■ **WHAT IS REQUIRED**: Each line in the entries below that holds the string "than" is to be listed.

■ **TASK INPUTS**:

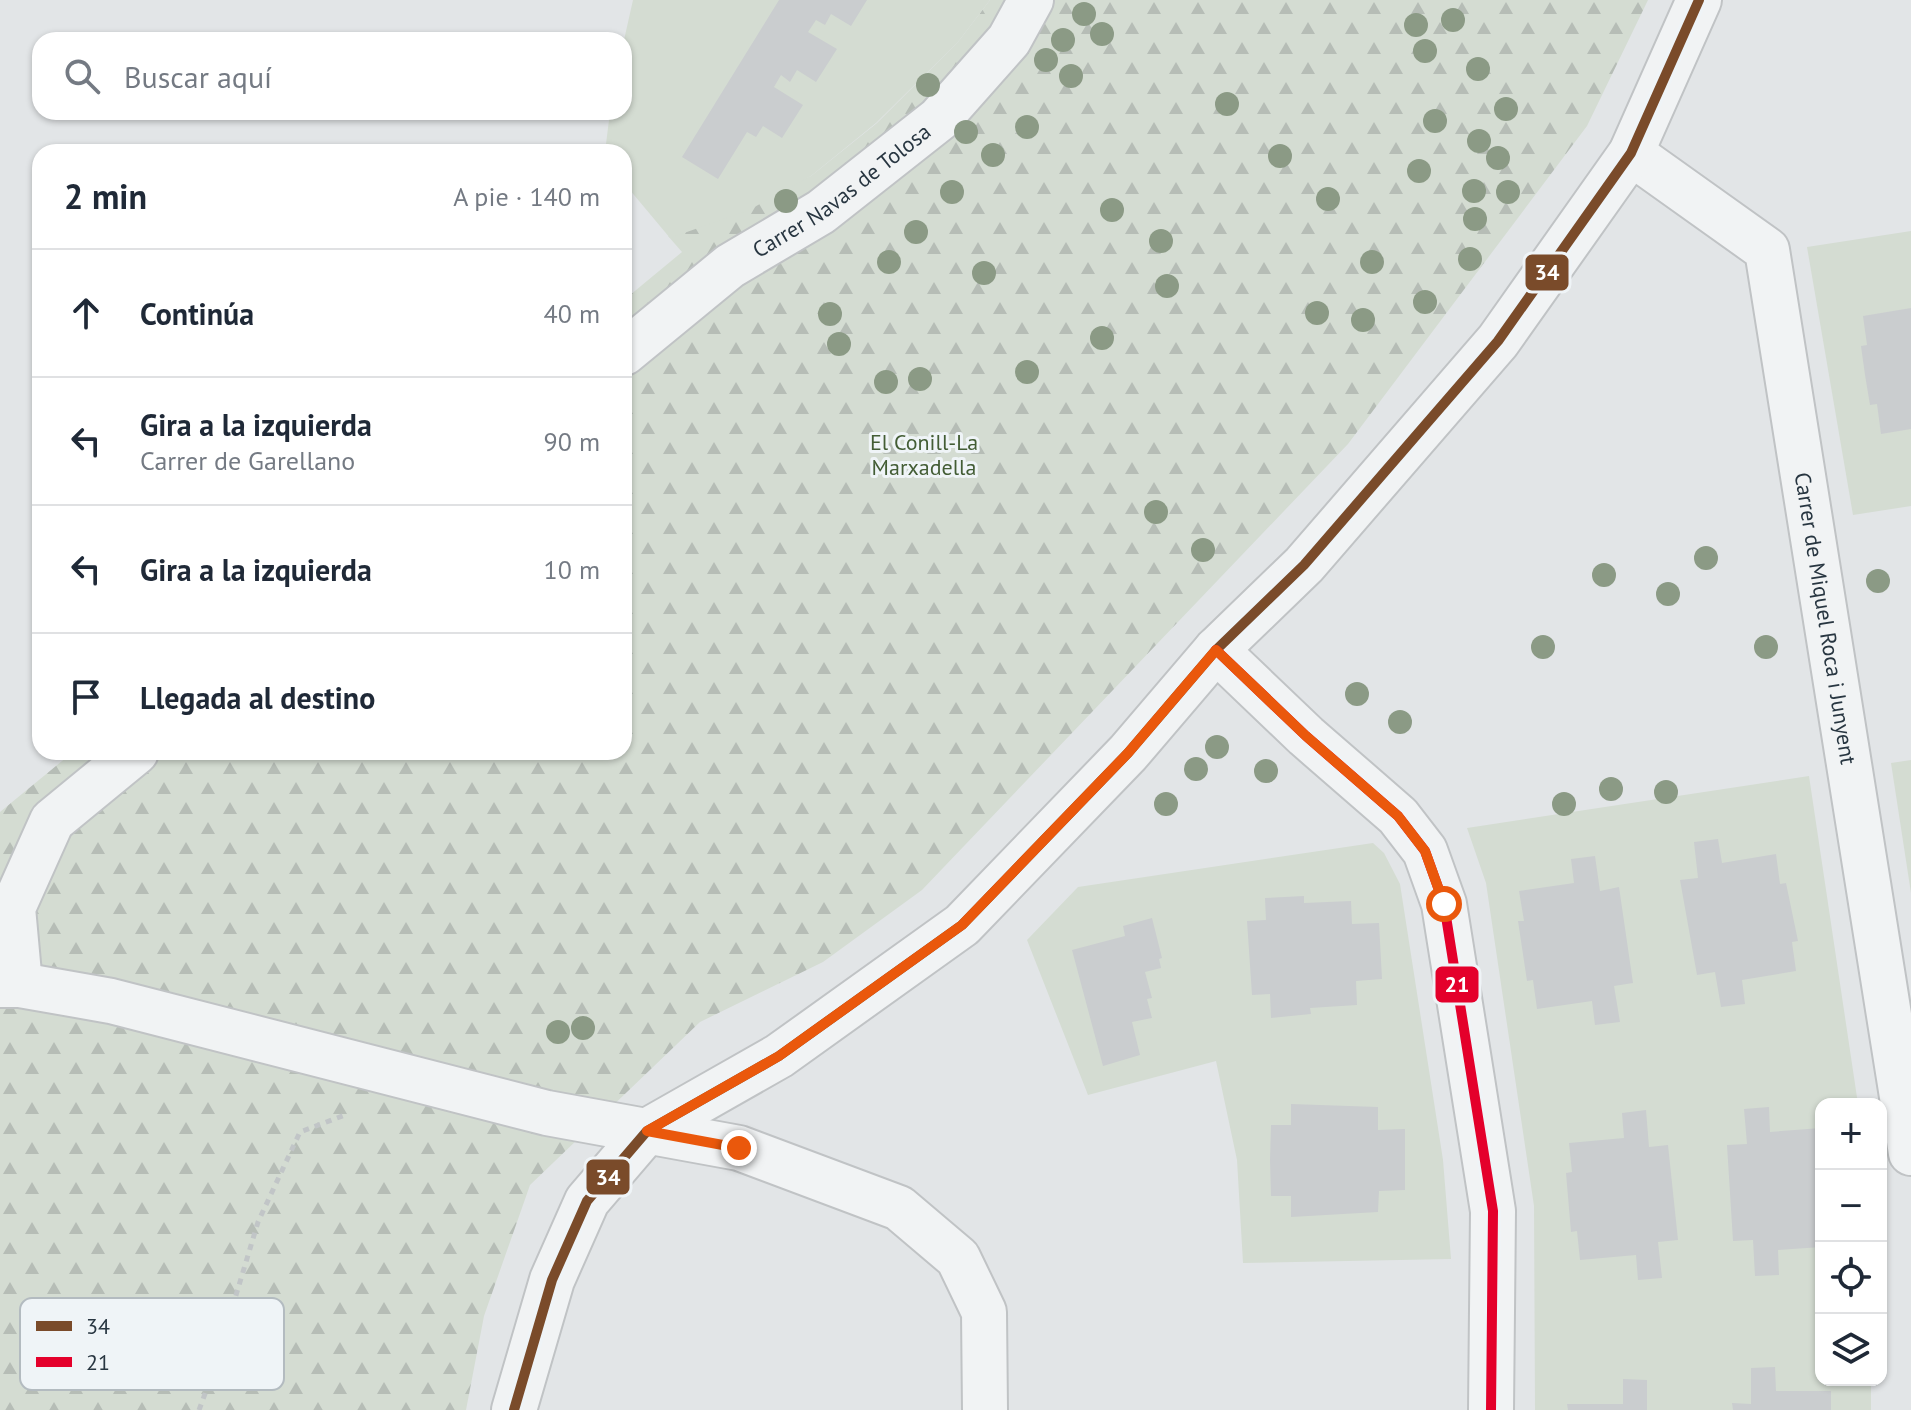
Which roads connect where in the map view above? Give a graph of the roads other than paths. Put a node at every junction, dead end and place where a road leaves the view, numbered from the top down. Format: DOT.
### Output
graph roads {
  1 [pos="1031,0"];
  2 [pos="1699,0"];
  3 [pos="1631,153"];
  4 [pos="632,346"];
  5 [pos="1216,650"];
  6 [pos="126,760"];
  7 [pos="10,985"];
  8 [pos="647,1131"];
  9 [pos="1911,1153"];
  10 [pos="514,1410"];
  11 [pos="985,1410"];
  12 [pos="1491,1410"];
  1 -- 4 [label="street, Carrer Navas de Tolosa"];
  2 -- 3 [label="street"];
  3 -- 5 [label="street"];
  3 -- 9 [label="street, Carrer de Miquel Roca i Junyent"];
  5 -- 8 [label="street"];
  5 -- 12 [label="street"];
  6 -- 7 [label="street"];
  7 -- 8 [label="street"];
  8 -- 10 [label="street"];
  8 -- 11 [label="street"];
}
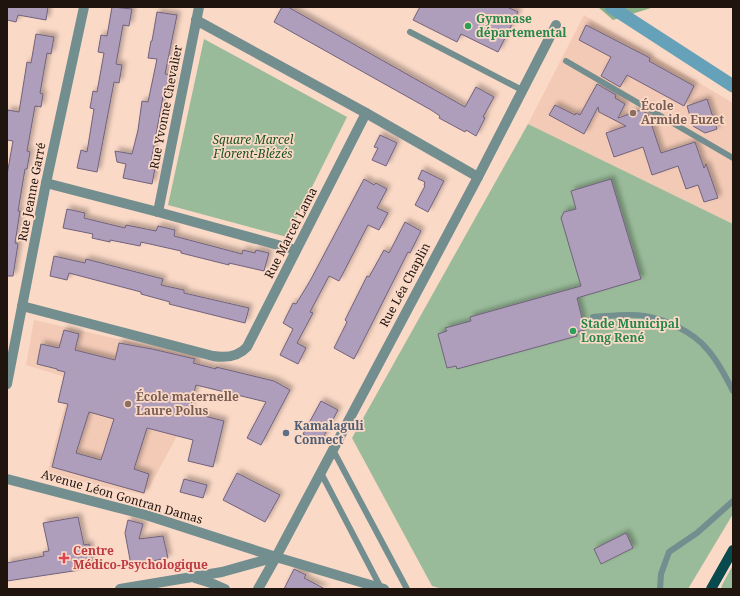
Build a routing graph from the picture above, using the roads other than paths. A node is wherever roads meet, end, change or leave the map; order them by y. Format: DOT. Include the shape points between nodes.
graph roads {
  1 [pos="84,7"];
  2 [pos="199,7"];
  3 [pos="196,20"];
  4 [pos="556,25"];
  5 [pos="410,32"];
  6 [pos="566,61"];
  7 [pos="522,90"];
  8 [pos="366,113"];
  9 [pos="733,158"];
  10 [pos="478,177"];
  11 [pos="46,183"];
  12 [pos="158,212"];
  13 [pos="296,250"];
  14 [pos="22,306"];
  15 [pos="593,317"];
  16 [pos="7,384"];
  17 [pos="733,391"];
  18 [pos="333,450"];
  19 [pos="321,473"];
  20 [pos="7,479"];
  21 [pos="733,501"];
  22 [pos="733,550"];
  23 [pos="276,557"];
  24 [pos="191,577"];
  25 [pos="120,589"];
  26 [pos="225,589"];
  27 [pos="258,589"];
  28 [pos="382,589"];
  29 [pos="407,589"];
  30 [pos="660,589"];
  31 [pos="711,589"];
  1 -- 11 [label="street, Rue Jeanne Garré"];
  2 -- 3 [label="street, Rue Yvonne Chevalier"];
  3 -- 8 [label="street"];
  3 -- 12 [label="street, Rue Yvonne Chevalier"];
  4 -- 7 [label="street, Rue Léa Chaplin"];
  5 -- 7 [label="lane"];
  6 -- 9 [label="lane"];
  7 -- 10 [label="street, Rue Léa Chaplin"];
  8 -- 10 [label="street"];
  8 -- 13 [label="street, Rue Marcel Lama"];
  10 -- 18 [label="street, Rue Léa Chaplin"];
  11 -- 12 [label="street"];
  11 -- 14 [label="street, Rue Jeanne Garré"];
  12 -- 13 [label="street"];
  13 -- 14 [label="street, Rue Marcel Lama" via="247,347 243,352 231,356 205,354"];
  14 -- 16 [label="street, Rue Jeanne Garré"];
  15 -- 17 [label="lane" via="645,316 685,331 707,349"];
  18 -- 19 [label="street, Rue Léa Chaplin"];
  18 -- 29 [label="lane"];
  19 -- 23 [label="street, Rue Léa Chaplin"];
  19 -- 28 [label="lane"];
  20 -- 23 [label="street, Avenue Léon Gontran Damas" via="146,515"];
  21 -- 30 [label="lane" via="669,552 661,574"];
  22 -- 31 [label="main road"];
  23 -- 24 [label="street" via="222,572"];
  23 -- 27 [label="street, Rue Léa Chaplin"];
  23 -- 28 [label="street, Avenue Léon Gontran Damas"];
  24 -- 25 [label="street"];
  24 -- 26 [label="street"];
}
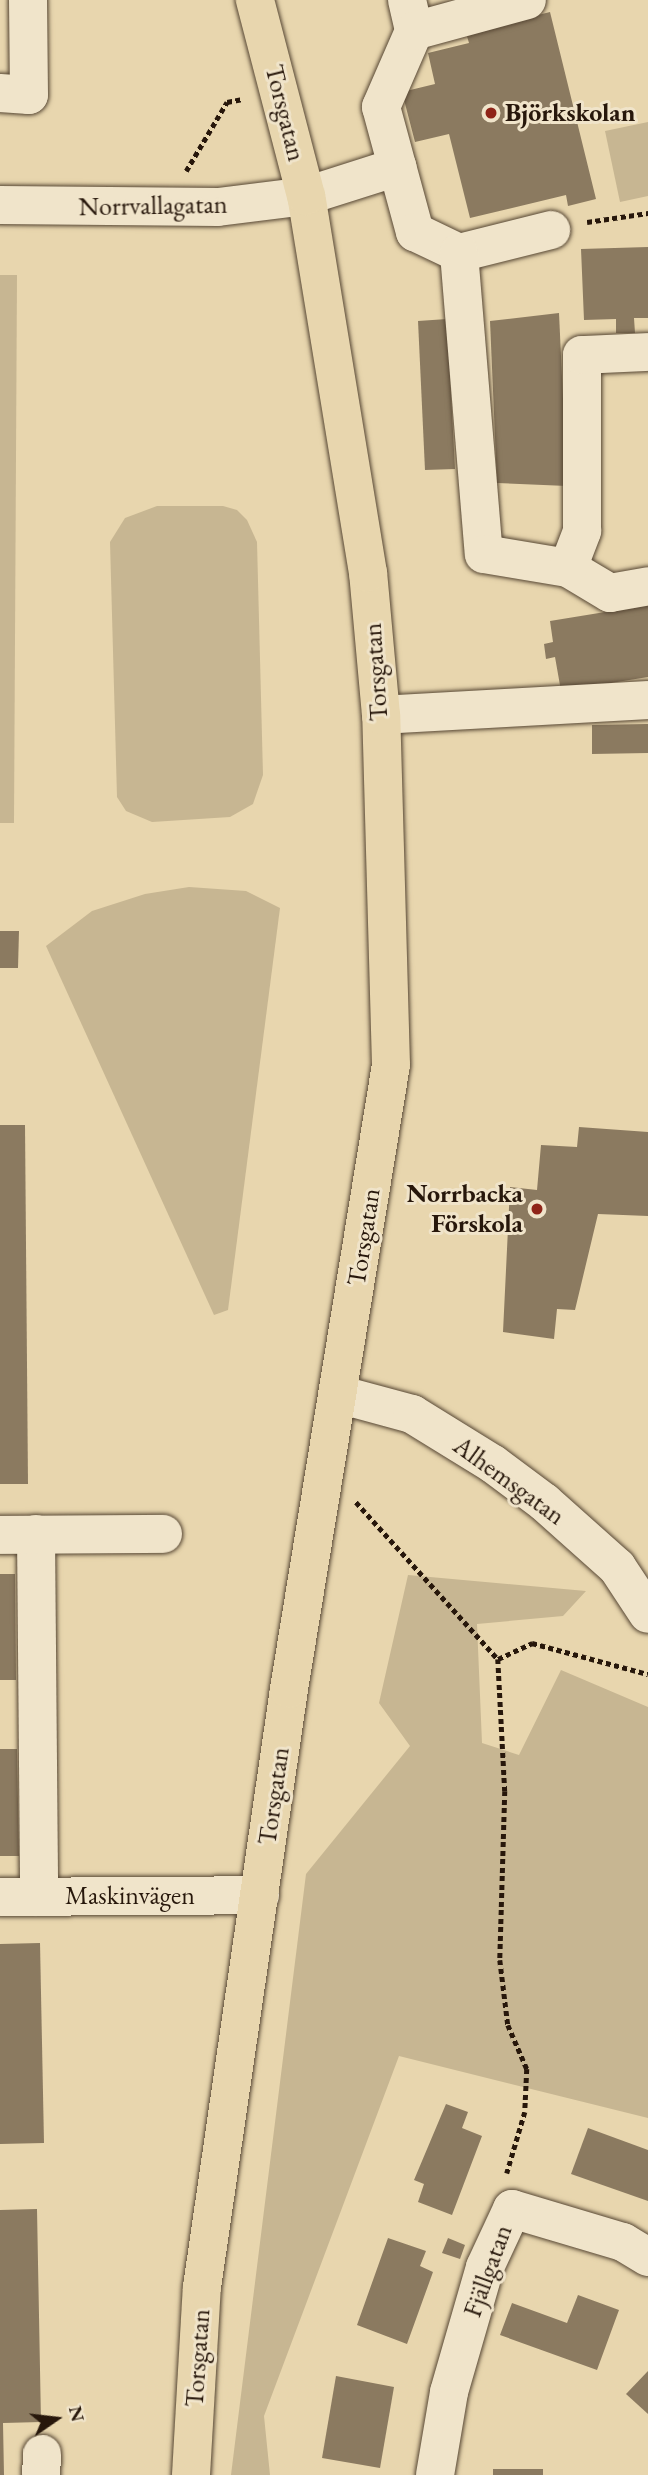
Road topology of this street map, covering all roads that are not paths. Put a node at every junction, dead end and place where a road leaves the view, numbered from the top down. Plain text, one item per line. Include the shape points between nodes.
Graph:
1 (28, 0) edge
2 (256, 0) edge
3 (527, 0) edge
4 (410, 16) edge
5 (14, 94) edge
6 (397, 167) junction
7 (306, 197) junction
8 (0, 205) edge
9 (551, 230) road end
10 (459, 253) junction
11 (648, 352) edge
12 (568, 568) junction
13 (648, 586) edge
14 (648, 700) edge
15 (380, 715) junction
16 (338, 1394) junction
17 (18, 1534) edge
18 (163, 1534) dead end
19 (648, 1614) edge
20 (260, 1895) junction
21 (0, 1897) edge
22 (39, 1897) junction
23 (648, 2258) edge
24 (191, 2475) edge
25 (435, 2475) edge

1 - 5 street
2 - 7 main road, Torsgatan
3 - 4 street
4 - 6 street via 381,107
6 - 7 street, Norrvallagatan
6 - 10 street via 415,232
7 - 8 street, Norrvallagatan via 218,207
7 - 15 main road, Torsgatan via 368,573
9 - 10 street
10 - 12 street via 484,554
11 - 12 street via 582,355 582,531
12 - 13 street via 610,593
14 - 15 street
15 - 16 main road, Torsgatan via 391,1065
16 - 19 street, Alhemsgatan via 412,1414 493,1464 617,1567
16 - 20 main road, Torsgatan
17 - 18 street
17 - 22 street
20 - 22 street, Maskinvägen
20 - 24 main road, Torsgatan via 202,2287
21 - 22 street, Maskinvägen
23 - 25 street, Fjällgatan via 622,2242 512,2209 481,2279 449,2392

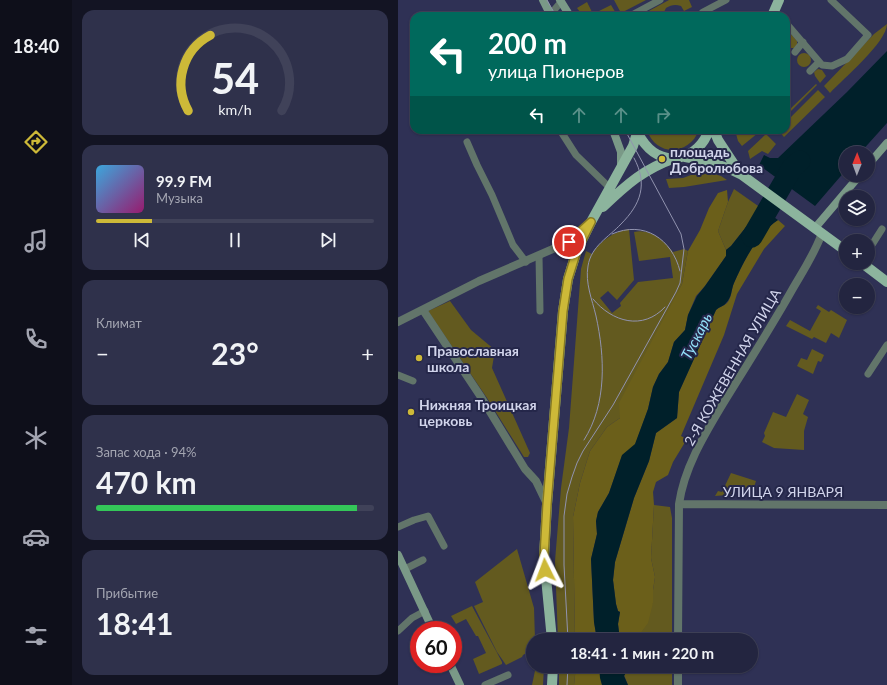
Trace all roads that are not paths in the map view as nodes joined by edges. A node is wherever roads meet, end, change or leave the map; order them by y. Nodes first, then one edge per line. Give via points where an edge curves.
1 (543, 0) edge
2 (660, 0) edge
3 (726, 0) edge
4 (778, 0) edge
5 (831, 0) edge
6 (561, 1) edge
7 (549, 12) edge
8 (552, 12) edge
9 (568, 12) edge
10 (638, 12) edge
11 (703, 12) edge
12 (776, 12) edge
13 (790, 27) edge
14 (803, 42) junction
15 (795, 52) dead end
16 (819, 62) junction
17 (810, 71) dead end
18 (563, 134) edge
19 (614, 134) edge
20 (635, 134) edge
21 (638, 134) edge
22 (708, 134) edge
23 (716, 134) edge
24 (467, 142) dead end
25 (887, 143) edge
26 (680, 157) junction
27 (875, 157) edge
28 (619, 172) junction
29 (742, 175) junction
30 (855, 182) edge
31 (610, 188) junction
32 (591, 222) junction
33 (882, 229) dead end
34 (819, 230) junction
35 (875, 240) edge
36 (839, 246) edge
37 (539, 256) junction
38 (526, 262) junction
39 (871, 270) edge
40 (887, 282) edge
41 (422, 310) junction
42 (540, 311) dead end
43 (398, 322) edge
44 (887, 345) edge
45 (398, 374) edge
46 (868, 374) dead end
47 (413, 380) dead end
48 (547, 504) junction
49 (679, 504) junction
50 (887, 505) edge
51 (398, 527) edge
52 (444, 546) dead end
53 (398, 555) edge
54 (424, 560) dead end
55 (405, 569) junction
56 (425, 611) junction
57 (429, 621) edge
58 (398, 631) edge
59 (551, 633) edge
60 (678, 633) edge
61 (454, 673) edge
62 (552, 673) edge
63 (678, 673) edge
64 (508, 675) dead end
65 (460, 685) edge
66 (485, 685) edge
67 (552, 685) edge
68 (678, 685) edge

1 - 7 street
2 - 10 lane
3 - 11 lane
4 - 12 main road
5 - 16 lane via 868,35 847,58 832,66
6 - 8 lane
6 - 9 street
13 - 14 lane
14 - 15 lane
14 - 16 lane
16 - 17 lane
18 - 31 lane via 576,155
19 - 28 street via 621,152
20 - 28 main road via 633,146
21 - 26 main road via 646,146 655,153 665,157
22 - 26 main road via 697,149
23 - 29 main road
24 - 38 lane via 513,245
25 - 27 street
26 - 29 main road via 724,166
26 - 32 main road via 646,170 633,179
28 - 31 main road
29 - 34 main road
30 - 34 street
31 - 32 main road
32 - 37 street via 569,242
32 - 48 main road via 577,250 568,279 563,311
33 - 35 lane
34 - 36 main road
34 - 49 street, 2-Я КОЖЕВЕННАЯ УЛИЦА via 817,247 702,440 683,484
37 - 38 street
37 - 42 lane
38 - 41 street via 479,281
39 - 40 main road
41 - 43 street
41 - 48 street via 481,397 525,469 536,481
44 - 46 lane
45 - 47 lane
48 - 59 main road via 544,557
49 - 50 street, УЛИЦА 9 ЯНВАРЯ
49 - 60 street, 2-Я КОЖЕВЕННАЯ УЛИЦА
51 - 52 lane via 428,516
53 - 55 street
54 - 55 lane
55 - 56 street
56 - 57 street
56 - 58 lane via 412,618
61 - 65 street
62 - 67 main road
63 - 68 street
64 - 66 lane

■ **EXPECTED ANSWER**:
Which roads connect where in the map view above? Give a graph of the roads other than paths. Put a node at every junction, dead end and place where a road leaves the view, numbered from the top down. Format: DOT.
Build a routing graph from the picture above, using the roads other than paths. A node is wherever roads meet, end, change or leave the map; order them by y. Format: DOT. Include the shape points between nodes.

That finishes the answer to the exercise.